-------- DOCUMENT EXCERPT --------

- Directed by: S. M. Yusuf
- Written by: Hasrat Lakhnavi
- Produced by: S. M. Yusuf; F. M. Sardar;
- Starring: Zeba; Kamal; Habib; Rukhsana; Nighat Sultana; Adeeb; Lehri;
- Cinematography: Babar Bilal
- Music by: A. Hameed
- Production companies: F&Y Movies
- Release date: 9 October 1964;
- Running time: 2 hours 30 minutes
- Country: Pakistan
- Language: Urdu

= Ashiana (1964 film) =

1964 film

Ashiana is a 1964 Pakistani film directed by S. M. Yusuf, who also co-produced it.

Ashiana is the third collaboration of S. M. Yusuf with Fayyaz Hashmi and A.Hameed, after Saheli (1960) and Aulad (1962). S. M. Yusuf received his third Nigar Award for best director at the annual award ceremony.

== Plot ==
The plot focuses on Malik family, where the quarrelsome matriarch of the house Sabira Begum has full control on the house while the patriarch Malik Siraj is a soft-spoken and noble person. Their family comprises; an elder son Rasheed, his wife Husna and her son, his younger son Saeed, daughter Kishwar and son-in-law Aslam. Sabira has a typical cruel relation with Husna and Kishwar also does the exploitation all day. One day Saeed falls for a girl named Safia, the daughter of a rich father and decides to marry her. Before the marriage, Saeed warns Salma, Safia's stepmother about the bad environment of his house.

One day, Kishwar manipulates her brother Rasheed about his wife Husna to which he starts hating her and becomes close to a tawaif Samia. After marriage, Salma owns all the dowry items on Safia's name which Sabira doesn't like. She just starts beating her but then Salma comes in front of her, who was in Safia's dress. She insults Sabira and denies to send her daughter in her house. Safia, however, comes back to her husband silently and sends her sister-in-law Kishwar to her in-laws, who caused chaos in the house. She then controls the whole house, by grabbing the keys of the house from Sabira. Rasheed becomes poorer as he starts losing his wealth on Smaia. Safia warns Saeed to keep an eye on Rasheed, who one day catches him in Samia's house in drunken state and brings him back. Kishwar returns and creates a doubt in Safia's mind by misrepresenting things about Husna and Saeed.

Safia doubts Saeed while observing him who confronts his sister-in-law Husna, and starts making a noise there. Rasheed who is in drunken state also comes there and throws Husna out of the house. Safia also goes to her father's house. Saeed goes to convince her but she doesn't believe her. Salma helps them in their problems, and tells them a plan according to which, Saeed with his manager brings Rasheed to right path. Safia becomes a servant at Salma's house so that she can save Rasheed from her. Rasheed sells the business and mortgages the house. At Salma's house, Saeed comes where both the brothers argue. Rasheed brings his father for his support who slaps Saeed. He decides to handle the business himself but learns of Rasheed's evil antics in the meantime.

-------- RECORD EXTRACTS --------

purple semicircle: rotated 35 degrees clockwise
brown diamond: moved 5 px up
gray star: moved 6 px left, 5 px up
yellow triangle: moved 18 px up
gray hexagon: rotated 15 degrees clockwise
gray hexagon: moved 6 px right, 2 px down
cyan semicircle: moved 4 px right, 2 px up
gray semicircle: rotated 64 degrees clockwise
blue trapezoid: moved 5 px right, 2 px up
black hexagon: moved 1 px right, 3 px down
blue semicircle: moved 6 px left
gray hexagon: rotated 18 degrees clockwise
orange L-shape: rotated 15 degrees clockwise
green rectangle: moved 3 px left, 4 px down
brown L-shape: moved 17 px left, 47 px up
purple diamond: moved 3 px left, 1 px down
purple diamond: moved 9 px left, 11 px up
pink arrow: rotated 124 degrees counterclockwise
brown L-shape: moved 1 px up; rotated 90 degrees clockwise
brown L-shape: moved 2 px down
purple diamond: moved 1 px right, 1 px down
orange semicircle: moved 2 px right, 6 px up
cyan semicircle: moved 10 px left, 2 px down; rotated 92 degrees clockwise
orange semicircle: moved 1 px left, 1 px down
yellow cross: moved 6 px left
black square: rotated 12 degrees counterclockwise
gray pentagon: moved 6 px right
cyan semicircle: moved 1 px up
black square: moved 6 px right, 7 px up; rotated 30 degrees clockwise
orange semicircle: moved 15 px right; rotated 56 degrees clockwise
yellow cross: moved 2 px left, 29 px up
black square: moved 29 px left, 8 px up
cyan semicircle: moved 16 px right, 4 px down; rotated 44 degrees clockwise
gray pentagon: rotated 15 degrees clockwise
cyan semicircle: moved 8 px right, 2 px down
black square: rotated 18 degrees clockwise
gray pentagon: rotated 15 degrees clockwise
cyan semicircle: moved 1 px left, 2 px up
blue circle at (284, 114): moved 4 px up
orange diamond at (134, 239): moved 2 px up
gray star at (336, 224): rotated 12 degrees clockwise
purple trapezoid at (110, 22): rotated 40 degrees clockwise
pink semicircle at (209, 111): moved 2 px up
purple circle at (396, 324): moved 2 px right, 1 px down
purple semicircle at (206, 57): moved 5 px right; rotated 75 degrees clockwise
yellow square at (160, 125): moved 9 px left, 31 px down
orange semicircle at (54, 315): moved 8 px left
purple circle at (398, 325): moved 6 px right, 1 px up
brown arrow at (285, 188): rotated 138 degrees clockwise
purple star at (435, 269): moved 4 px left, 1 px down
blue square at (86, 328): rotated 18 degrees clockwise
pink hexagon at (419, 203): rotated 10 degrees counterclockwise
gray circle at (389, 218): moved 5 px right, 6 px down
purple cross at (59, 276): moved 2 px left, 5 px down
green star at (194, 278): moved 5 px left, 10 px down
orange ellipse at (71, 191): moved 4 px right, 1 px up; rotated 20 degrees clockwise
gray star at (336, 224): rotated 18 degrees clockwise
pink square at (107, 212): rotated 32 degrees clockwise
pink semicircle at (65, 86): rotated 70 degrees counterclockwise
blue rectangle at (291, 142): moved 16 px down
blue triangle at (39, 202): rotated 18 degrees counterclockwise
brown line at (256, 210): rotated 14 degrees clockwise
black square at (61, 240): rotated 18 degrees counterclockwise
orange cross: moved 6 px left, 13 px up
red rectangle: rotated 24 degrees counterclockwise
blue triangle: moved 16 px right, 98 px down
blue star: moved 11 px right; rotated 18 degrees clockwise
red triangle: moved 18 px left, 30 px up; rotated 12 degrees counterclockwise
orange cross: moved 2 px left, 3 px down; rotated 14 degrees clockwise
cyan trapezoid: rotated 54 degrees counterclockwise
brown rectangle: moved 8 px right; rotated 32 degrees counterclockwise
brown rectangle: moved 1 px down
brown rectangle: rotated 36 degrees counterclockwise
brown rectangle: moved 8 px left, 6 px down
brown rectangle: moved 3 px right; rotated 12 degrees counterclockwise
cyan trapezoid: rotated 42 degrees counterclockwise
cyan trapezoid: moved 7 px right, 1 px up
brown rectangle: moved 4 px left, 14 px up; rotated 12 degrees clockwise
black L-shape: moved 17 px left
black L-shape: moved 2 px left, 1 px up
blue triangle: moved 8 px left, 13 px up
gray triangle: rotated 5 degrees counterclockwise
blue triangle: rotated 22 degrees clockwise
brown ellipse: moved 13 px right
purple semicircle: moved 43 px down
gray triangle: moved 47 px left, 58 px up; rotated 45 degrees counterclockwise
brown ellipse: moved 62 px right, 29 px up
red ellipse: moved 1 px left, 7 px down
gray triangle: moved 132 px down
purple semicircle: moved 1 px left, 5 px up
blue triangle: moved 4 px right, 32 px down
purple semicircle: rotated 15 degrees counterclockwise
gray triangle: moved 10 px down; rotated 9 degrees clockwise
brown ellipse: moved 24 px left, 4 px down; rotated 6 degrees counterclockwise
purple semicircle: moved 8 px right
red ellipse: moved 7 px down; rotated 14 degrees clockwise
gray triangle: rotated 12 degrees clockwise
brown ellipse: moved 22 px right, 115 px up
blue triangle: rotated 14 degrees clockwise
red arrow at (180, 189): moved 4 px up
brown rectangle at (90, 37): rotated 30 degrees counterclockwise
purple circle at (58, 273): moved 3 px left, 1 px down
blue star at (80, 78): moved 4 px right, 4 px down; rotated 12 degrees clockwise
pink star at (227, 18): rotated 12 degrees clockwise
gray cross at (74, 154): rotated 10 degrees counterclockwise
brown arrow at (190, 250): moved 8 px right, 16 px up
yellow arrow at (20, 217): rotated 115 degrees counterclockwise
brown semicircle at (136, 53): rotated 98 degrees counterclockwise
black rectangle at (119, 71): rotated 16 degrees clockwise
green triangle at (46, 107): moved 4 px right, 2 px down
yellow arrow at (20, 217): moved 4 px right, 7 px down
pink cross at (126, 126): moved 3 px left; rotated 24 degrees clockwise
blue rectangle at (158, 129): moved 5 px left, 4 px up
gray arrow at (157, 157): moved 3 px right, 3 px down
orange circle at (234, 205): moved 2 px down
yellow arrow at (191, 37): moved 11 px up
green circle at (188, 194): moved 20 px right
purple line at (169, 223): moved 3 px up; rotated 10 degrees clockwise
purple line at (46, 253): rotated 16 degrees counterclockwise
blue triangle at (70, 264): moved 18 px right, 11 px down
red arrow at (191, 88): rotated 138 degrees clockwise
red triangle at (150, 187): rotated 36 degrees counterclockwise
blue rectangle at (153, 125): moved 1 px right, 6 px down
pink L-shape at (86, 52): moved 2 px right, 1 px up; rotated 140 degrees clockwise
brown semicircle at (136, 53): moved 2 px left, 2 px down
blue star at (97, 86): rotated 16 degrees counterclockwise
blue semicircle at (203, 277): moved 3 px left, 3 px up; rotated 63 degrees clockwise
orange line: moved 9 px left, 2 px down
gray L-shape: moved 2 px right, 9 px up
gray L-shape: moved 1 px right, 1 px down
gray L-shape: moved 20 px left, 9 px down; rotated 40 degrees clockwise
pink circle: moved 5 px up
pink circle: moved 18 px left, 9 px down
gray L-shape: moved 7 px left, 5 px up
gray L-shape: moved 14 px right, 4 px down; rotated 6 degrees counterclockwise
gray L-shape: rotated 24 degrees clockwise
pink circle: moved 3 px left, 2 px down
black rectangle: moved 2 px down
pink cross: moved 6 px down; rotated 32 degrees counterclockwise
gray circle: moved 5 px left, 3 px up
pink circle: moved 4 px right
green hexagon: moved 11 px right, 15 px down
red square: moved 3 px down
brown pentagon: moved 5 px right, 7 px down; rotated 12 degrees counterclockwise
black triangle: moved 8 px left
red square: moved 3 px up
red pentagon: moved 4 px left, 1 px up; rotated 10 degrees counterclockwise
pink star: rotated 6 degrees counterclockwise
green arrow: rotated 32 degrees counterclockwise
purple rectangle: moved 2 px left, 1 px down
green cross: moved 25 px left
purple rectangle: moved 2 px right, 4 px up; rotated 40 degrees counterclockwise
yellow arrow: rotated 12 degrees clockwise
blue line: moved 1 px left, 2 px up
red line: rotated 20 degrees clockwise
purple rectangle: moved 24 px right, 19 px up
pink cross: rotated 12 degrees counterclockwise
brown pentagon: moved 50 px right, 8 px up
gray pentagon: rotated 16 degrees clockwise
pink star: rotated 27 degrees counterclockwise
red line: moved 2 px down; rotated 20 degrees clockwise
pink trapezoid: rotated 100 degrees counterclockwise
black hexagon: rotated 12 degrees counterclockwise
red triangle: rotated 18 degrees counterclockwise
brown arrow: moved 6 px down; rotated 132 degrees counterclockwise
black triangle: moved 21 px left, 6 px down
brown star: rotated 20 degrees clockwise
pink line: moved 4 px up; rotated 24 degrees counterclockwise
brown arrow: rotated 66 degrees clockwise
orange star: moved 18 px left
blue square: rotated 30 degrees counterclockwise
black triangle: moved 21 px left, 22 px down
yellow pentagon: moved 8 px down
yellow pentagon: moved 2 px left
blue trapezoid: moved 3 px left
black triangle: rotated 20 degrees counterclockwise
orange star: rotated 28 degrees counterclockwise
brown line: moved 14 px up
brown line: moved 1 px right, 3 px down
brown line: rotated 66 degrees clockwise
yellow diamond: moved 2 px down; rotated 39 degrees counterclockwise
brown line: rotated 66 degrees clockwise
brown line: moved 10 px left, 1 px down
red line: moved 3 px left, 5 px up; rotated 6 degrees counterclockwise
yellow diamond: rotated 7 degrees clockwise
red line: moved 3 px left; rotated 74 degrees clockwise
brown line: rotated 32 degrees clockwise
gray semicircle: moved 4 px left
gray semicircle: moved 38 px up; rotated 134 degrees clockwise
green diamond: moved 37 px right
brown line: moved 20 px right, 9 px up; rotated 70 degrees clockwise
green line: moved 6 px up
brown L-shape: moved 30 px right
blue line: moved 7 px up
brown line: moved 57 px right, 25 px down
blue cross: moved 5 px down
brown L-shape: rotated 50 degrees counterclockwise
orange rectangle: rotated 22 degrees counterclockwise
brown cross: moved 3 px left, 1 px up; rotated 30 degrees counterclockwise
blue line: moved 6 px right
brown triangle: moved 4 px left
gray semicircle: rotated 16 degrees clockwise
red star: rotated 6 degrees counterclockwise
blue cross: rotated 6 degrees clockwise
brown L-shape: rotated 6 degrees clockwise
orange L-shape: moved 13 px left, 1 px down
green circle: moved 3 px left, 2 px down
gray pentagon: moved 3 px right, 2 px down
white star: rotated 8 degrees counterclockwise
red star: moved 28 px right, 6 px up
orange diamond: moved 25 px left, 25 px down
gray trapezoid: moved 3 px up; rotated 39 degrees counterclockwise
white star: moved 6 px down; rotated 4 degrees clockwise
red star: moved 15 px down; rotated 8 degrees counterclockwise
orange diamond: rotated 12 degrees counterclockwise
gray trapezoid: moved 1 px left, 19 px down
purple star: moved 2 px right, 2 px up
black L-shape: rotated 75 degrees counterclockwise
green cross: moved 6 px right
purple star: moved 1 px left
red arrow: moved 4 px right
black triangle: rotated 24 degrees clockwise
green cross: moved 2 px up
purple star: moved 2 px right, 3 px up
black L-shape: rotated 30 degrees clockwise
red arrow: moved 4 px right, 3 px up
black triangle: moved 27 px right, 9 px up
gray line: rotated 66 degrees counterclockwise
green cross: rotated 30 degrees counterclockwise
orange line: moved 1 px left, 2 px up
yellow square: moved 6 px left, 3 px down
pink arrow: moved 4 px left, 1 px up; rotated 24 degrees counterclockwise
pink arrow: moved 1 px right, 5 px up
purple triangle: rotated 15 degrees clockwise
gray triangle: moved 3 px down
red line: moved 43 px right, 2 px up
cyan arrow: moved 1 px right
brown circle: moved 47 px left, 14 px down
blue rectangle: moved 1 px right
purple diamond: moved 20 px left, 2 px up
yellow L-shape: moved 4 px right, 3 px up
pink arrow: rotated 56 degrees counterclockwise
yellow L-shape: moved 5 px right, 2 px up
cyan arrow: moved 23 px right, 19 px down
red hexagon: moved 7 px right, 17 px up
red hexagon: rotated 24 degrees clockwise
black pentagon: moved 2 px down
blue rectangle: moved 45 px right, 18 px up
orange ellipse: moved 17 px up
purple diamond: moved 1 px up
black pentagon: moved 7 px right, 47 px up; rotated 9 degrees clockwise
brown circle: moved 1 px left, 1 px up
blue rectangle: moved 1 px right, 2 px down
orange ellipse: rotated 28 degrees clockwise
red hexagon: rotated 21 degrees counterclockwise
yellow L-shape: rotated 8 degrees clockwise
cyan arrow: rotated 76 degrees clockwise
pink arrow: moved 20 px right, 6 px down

--------

▶ [WHAT IS ASKED]
1/ Write out the film article word for word, from "Ashiana is the" up to and including "annual award ceremony.".
2/ Name every performer listed under "Starring" in the film article.
Rely only on the film article to respond.

▶ [SOLUTIONS BELOW]
1/
Ashiana is the third collaboration of S. M. Yusuf with Fayyaz Hashmi and A.Hameed, after Saheli (1960) and Aulad (1962). S. M. Yusuf received his third Nigar Award for best director at the annual award ceremony.

2/ Zeba, Kamal, Habib, Rukhsana, Nighat Sultana, Adeeb, Lehri